No dia 26 de setembro, a Comissão de Direitos Humanos das Nações Unidas apresentou o relatório intitulado “Anatomia de um Genocídio”. De acordo com o documento, 80% da população de Gaza sofreu deslocamento forçado, há forte preocupação com detenções e torturas praticadas pelas forças de Israel e a fome em Gaza tem sido utilizada como arma de guerra. O documento conclui que existem motivos suficientes para acreditar que o limite que indica que Israel pratica genocídio foi atingido.

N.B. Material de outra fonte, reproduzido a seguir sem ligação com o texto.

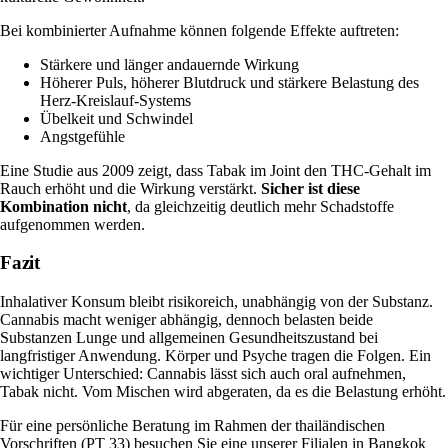
Bei kombinierter Aufnahme können
folgende Effekte auftreten
:
Stärkere und länger andauernde Wirkung
Höherer Puls, höherer Blutdruck und stärkere Belastung des
Herz-Kreislauf-Systems
Übelkeit und Schwindel
Angstgefühle
Eine
Studie aus 2009
zeigt, dass Tabak im Joint den THC-Gehalt im
Rauch erhöht und die Wirkung verstärkt.
Sicher ist diese
Kombination nicht
, da gleichzeitig deutlich mehr Schadstoffe
aufgenommen werden.
Fazit
Inhalativer Konsum bleibt risikoreich, unabhängig von der Substanz.
Cannabis macht weniger abhängig, dennoch belasten beide
Substanzen Lunge und allgemeinen Gesundheitszustand bei
langfristiger Anwendung. Körper und Psyche tragen die Folgen. Ein
wichtiger Unterschied: Cannabis lässt sich auch oral aufnehmen,
Tabak nicht. Vom Mischen wird abgeraten, da es die Belastung erhöht.
Für eine persönliche Beratung im Rahmen der thailändischen
Vorschriften (PT 33) besuchen Sie eine unserer Filialen in Bangkok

Por falar em fome, o relatório do Programa Mundial Alimentar das Nações Unidas (março) revelou que os 2 milhões de habitantes de Gaza estão sofrendo com “insegurança alimentar aguda”. Na parte norte da Faixa, uma a cada três crianças com menos de 2 anos de idade está agora gravemente desnutrida. A fome em Gaza piorou drasticamente não somente por conta dos bombardeios diários, mas também porque Israel intensificou o bloqueio à região, impedindo assim que uma parcela significativa dos caminhões com alimentos e outros itens de ajuda humanitária acessassem o território palestino. Além disso, como consequência dos bombardeios indiscriminados, mais de 100 jornalistas já foram mortos.
A sequência dos fatos deixa claro que, neste momento, o que merece nossa atenção e condenação são os crimes de Israel. E a nossa solidariedade irrestrita deve estar com os povos vítimas das mais cruéis práticas deste Estado.
Mas o Itamaraty, nosso Ministério das Relações Exteriores, preferiu dar ênfase a outros acontecimentos e dados que não estes que acabei de citar.
Para lembrar um ano da ofensiva da resistência palestina, o ministério emitiu uma nota com o seguinte título: “Um ano dos ataques terroristas do Hamas”. Na nota, o ministério emitiu pesar pelos 251 reféns e 1200 mortos em 7 de outubro. Foram citados nominalmente os brasileiros Michel Nisembaum, Karla Stelzer, Bruna Vaeanu e Ranani Nidejelski Glazer. Há uma condenação ao uso do terrorismo como método de luta e a todos os atos de violência. Por fim, a nota pede a libertação dos reféns e um cessar-fogo em Gaza e no Líbano.
Não há menção ao número de mortos do lado palestino. Não há menção à destruição da infraestrutura civil de Gaza e ao aumento das ações de Israel na Cisjordânia. A palavra “Palestina” sequer aparece na nota. O compadecimento está somente com os israelenses. Se vamos falar das vítimas, por que não as de ambos os lados, ministro?
Em fevereiro deste ano, na Etiópia, Lula comparou os crimes de Israel contra os palestinos com aqueles praticados pelo regime nazista contra os judeus. Em diferentes ocasiões, o presidente usou a palavra “genocídio” para se referir ao que acontece em Gaza. Em seu discurso na Assembleia Geral das Nações Unidas, Lula foi menos incisivo e trocou “genocídio” por “crise humanitária”, mas não deixou de reconhecer o drama por qual passam os palestinos. Difícil imaginar que o presidente tenha mudado de ideia sobre a natureza das ações de Israel.
Quais sejam os motivos do tom desta nota, um descolamento com as posições públicas de Lula ou uma reorientação da nossa política externa, ela não deixa de ser vergonhosa. Peço perdão pela franqueza, mas não há outra palavra para definir tamanho rebaixamento diante dos incontornáveis crimes de Israel.
(*) Rose Martins é analista internacional e pesquisadora, formada em Relações internacionais pela Universidade Federal Rural do Rio de Janeiro e mestra em Economia Política Internacional.